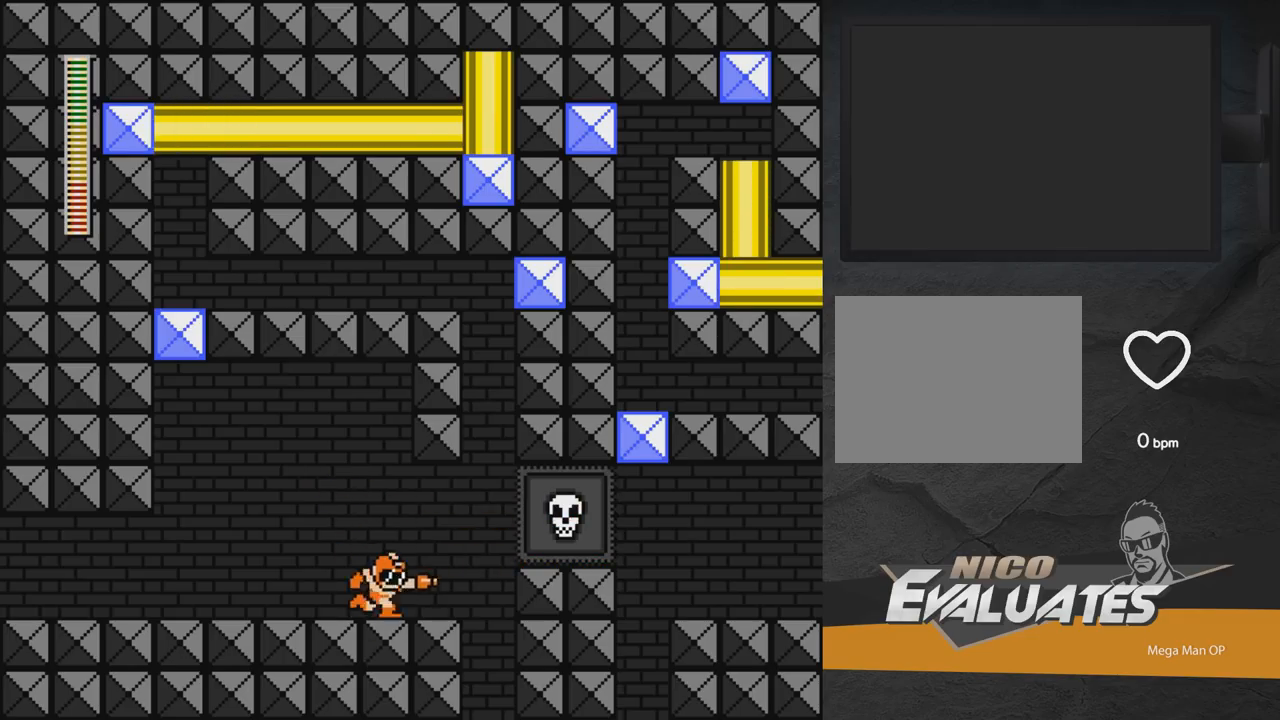
{"buttons": ["DPAD_RIGHT"], "right_stick": "center", "events": [[67, "A", "up"], [150, "DPAD_RIGHT", "up"], [150, "X", "down"], [217, "X", "up"], [250, "X", "down"], [333, "DPAD_RIGHT", "down"], [333, "X", "up"], [383, "A", "down"], [400, "DPAD_RIGHT", "up"], [400, "X", "down"], [433, "X", "up"], [450, "A", "up"], [467, "DPAD_RIGHT", "down"]]}
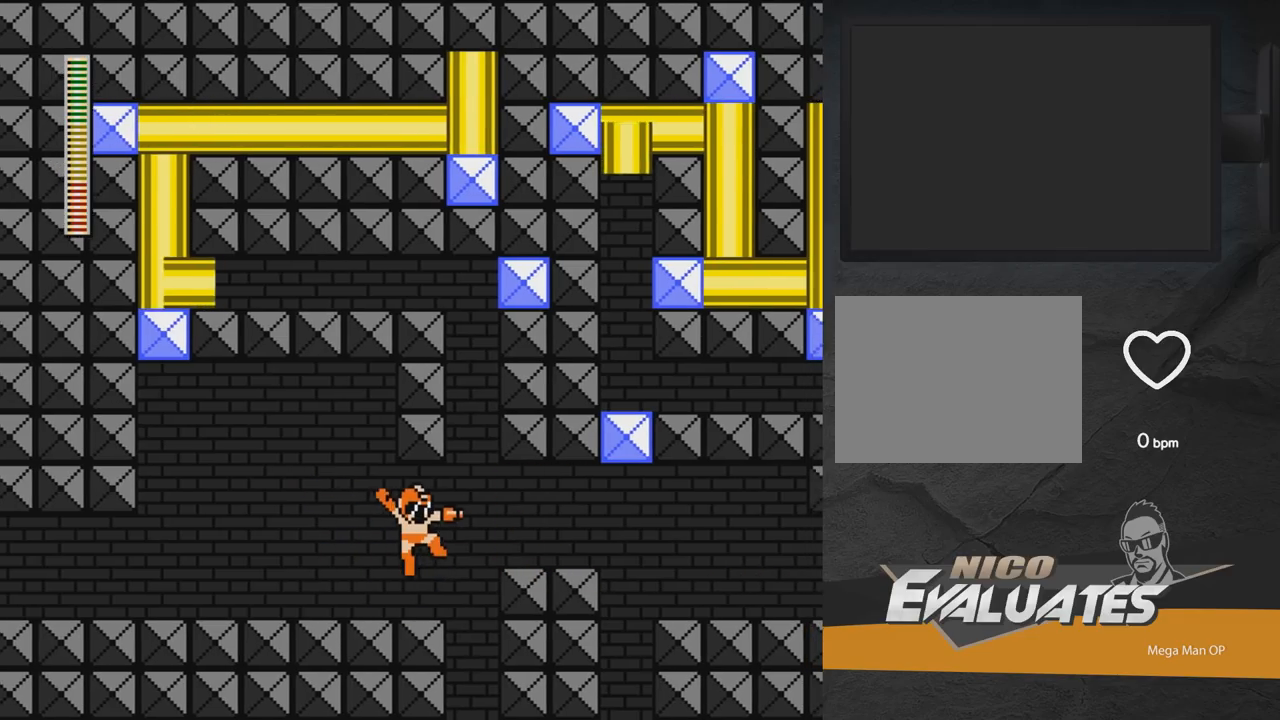
{"buttons": ["A", "X", "DPAD_RIGHT"], "right_stick": "center", "events": [[17, "X", "down"], [33, "DPAD_RIGHT", "up"], [67, "X", "up"], [100, "DPAD_RIGHT", "down"], [117, "X", "down"], [133, "DPAD_RIGHT", "up"], [217, "X", "up"], [350, "DPAD_RIGHT", "down"], [417, "A", "down"], [467, "X", "down"]]}
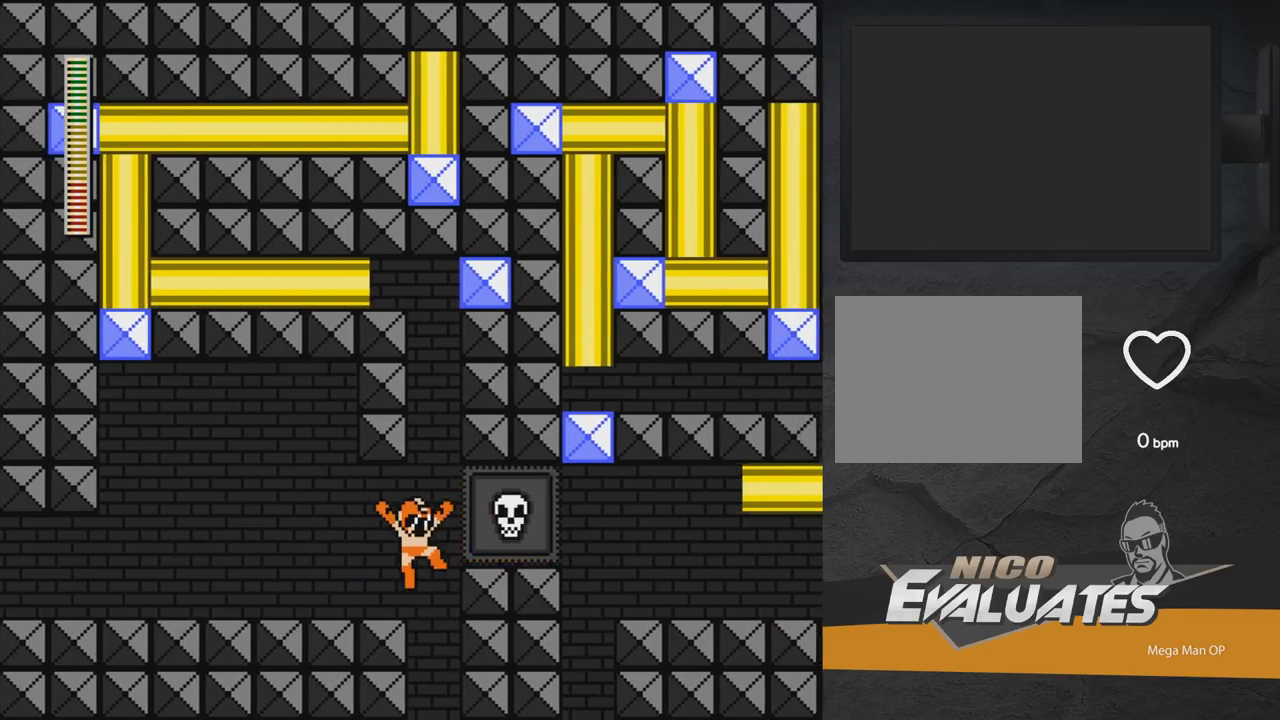
{"buttons": ["A", "X"], "right_stick": "center", "events": [[250, "X", "up"], [300, "X", "down"], [367, "X", "up"], [383, "A", "up"], [433, "A", "down"], [433, "X", "down"], [500, "DPAD_RIGHT", "up"]]}
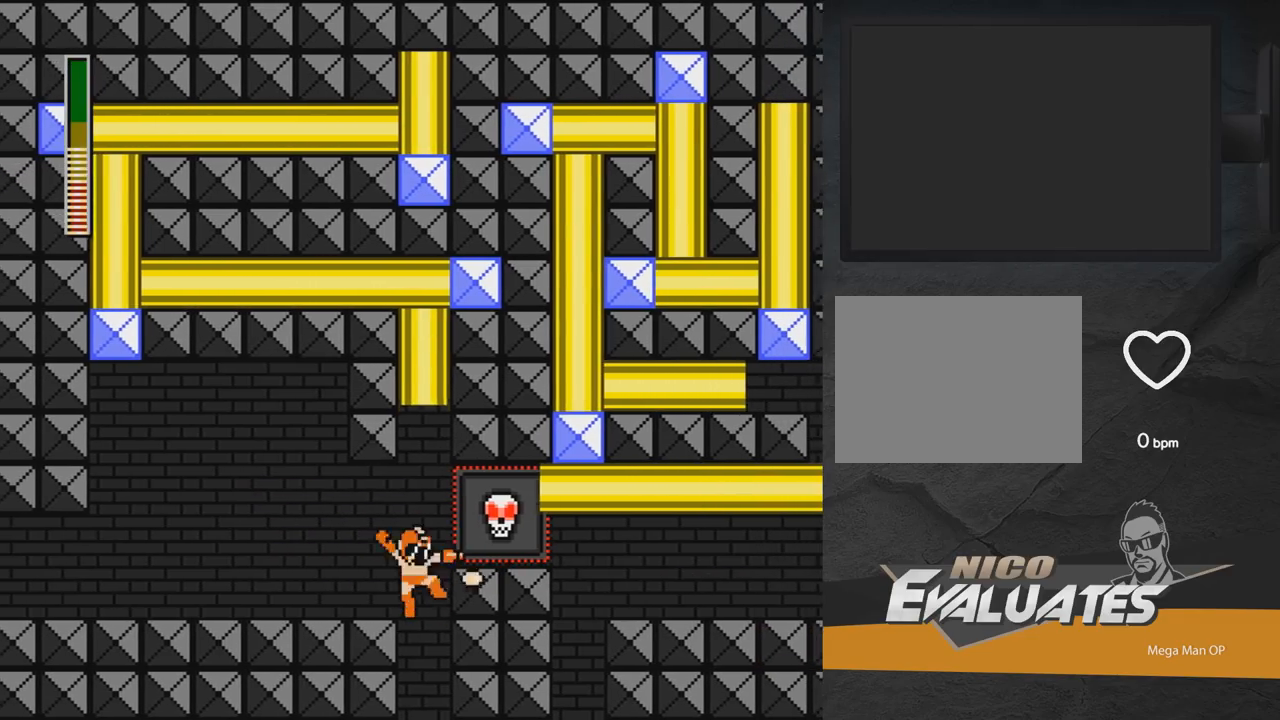
{"buttons": ["DPAD_DOWN"], "right_stick": "center", "events": [[17, "X", "up"], [33, "A", "up"], [50, "DPAD_RIGHT", "down"], [83, "A", "down"], [83, "X", "down"], [267, "X", "up"], [333, "X", "down"], [400, "A", "up"], [400, "X", "up"], [467, "DPAD_DOWN", "down"], [467, "DPAD_RIGHT", "up"]]}
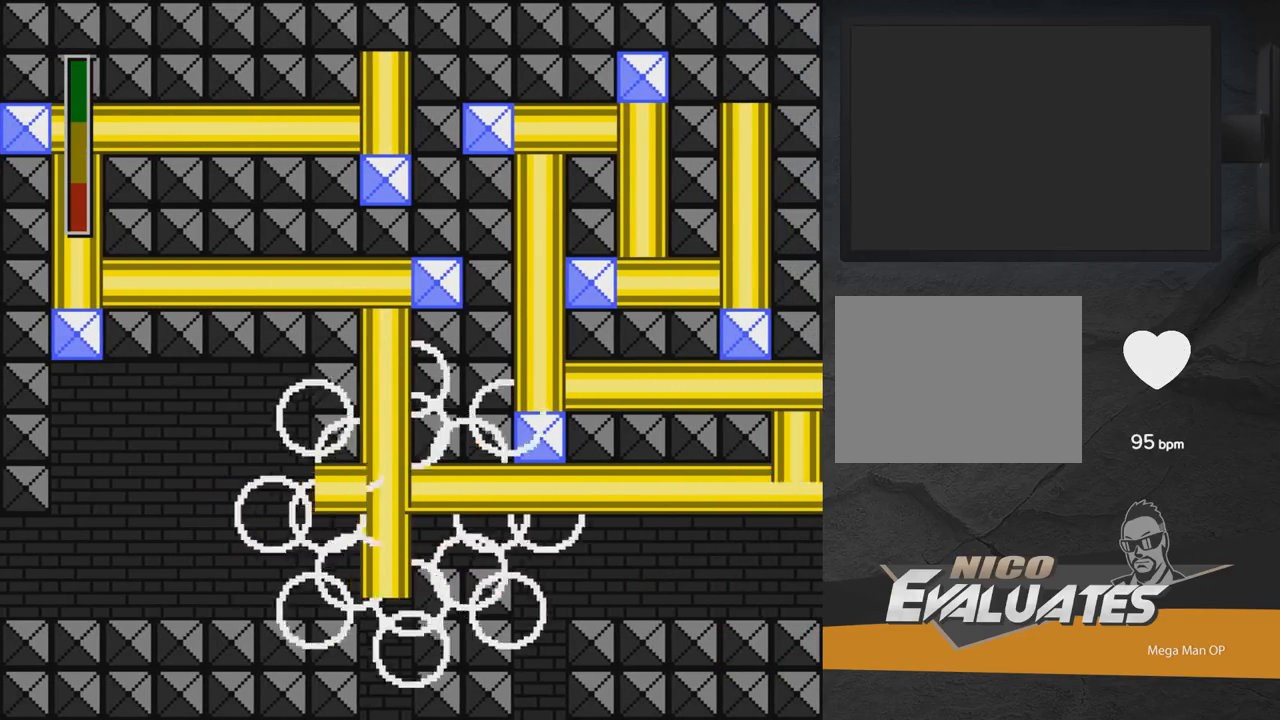
{"buttons": ["DPAD_RIGHT"], "right_stick": "center", "events": [[17, "DPAD_RIGHT", "down"], [33, "A", "down"], [150, "A", "up"], [183, "A", "down"], [200, "X", "down"], [217, "DPAD_DOWN", "up"], [267, "X", "up"], [283, "A", "up"], [350, "A", "down"], [383, "X", "down"], [450, "X", "up"], [467, "A", "up"]]}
----
* EXERCISE BRIEF
Every entry above needs to be copied exactly, and no pictures go with it.

* PROBLEM SOLUTION
{"buttons": ["DPAD_RIGHT"], "right_stick": "center", "events": [[67, "A", "up"], [150, "DPAD_RIGHT", "up"], [150, "X", "down"], [217, "X", "up"], [250, "X", "down"], [333, "DPAD_RIGHT", "down"], [333, "X", "up"], [383, "A", "down"], [400, "DPAD_RIGHT", "up"], [400, "X", "down"], [433, "X", "up"], [450, "A", "up"], [467, "DPAD_RIGHT", "down"]]}
{"buttons": ["A", "X", "DPAD_RIGHT"], "right_stick": "center", "events": [[17, "X", "down"], [33, "DPAD_RIGHT", "up"], [67, "X", "up"], [100, "DPAD_RIGHT", "down"], [117, "X", "down"], [133, "DPAD_RIGHT", "up"], [217, "X", "up"], [350, "DPAD_RIGHT", "down"], [417, "A", "down"], [467, "X", "down"]]}
{"buttons": ["A", "X"], "right_stick": "center", "events": [[250, "X", "up"], [300, "X", "down"], [367, "X", "up"], [383, "A", "up"], [433, "A", "down"], [433, "X", "down"], [500, "DPAD_RIGHT", "up"]]}
{"buttons": ["DPAD_DOWN"], "right_stick": "center", "events": [[17, "X", "up"], [33, "A", "up"], [50, "DPAD_RIGHT", "down"], [83, "A", "down"], [83, "X", "down"], [267, "X", "up"], [333, "X", "down"], [400, "A", "up"], [400, "X", "up"], [467, "DPAD_DOWN", "down"], [467, "DPAD_RIGHT", "up"]]}
{"buttons": ["DPAD_RIGHT"], "right_stick": "center", "events": [[17, "DPAD_RIGHT", "down"], [33, "A", "down"], [150, "A", "up"], [183, "A", "down"], [200, "X", "down"], [217, "DPAD_DOWN", "up"], [267, "X", "up"], [283, "A", "up"], [350, "A", "down"], [383, "X", "down"], [450, "X", "up"], [467, "A", "up"]]}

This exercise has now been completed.